TITLE What's new in Beautiful Soup
Release 3.0.7a (2008/07/03)
- Added an import that makes BS work in Python 2.3.
Release 3.0.7 (2008/06/22)
- Fixed a UnicodeDecodeError when unpickling documents that contain
non-ASCII characters.
- Fixed a TypeError that occured in some circumstances when a tag
contained no text.
- Jump through hoops to avoid the use of chardet, which can be extremely
slow in some circumstances. UTF-8 documents should never trigger the
use of chardet.
- Whitespace is preserved inside <pre> and <textarea> tags that contain
nothing but whitespace.
- Beautiful Soup can now parse a doctype that's scoped to an XML namespace.
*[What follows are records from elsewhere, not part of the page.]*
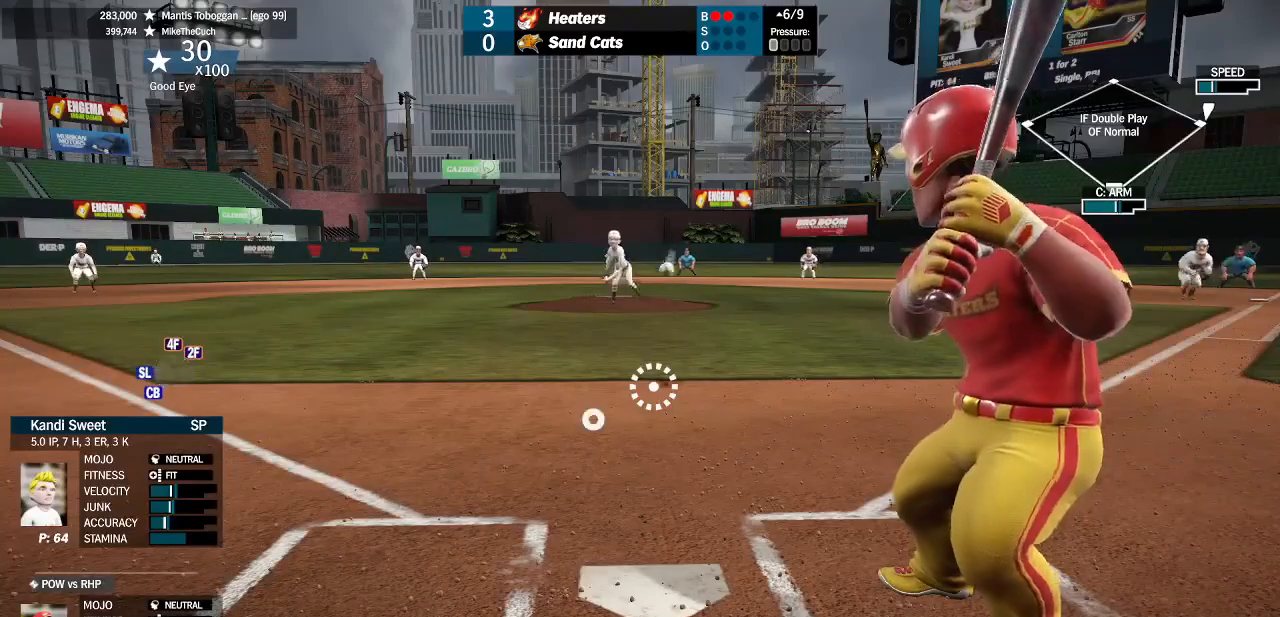
Gameplay with a controller (PlayStation layout); each line is a JSON object with the inputs held at the frame after it. "events" lists button and stick changes between this image and that frame as [ms after this image, input, new state], when the widget could be followed in between. Not read: CROSS.
{"buttons": [], "left_stick": "center", "right_stick": "center", "events": [[67, "left_stick", "down"], [200, "left_stick", "center"]]}
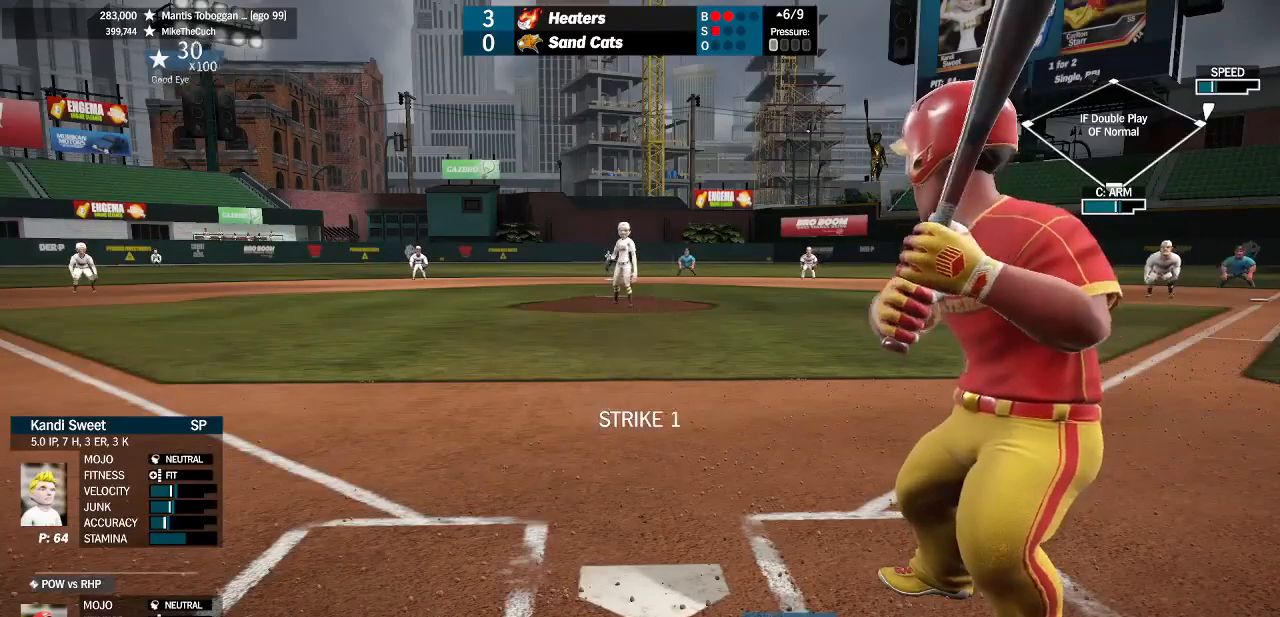
{"buttons": [], "left_stick": "center", "right_stick": "center", "events": []}
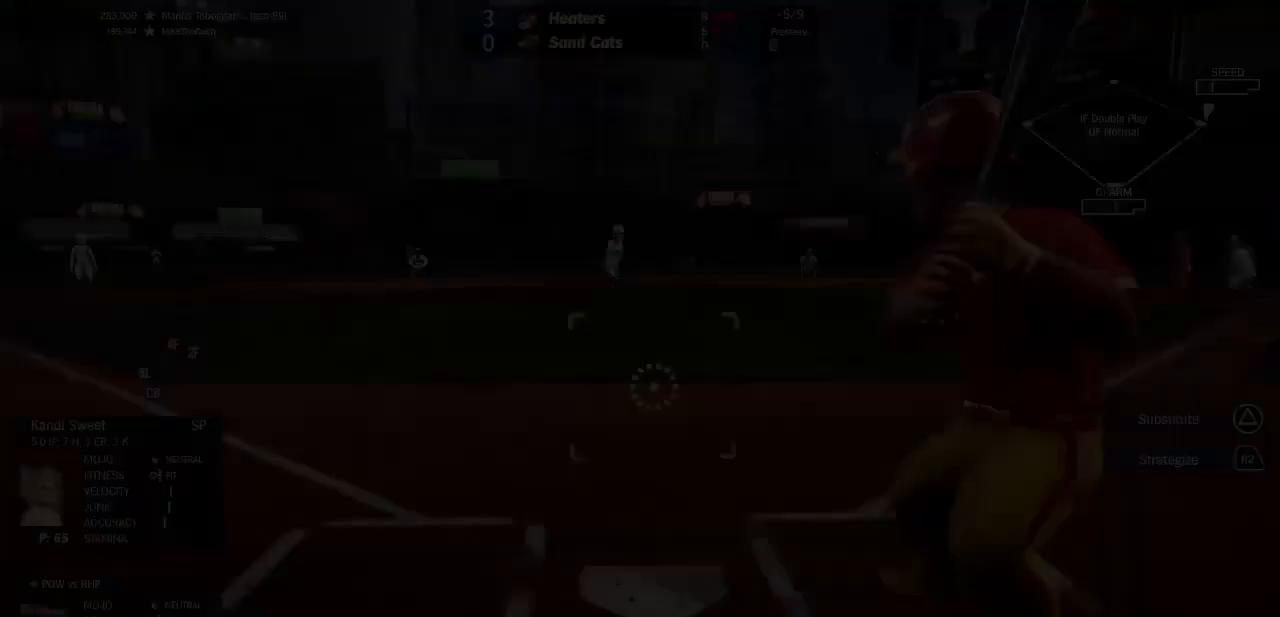
{"buttons": [], "left_stick": "center", "right_stick": "center", "events": []}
Release 3.0.6 (2008/04/26)
- Added a Tag.decompose() method that completely disconnects a tree or a
subset of a tree, breaking it up into bite-sized pieces that are
easy for the garbage collecter to collect.
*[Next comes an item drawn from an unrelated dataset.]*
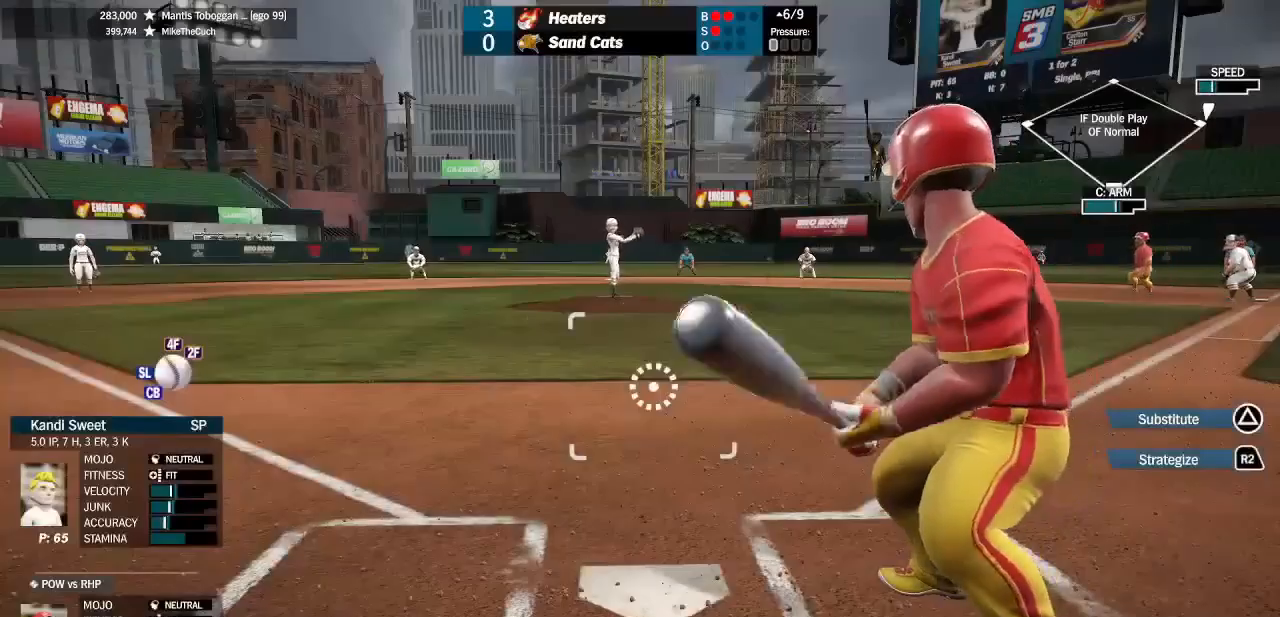
{"buttons": [], "left_stick": "center", "right_stick": "center", "events": []}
- Got rid of a very old debug line that prevented chardet from working.
- Tag.extract() now returns the tag that was extracted.
- Tag.findNext() now does something with the keyword arguments you pass
it instead of dropping them on the floor.
- Fixed a Unicode conversion bug.
- Fixed a bug that garbled some tags when rewriting them.
Release 3.0.5 (2007/12/12)
- Beautiful Soup is now licensed under a BSD-style license.
- Soup objects can now be pickled, and copied with copy.deepcopy.
- Tag.append now works properly on existing BS objects. (It wasn't
originally intended for outside use, but it can be now.) (Giles
Radford)
- Passing in a nonexistent encoding will no longer crash the parser on
Python 2.4 (John Nagle).
- Fixed an underlying bug in SGMLParser that thinks ASCII has 255
characters instead of 127 (John Nagle).
- Entities are converted more consistently to Unicode characters.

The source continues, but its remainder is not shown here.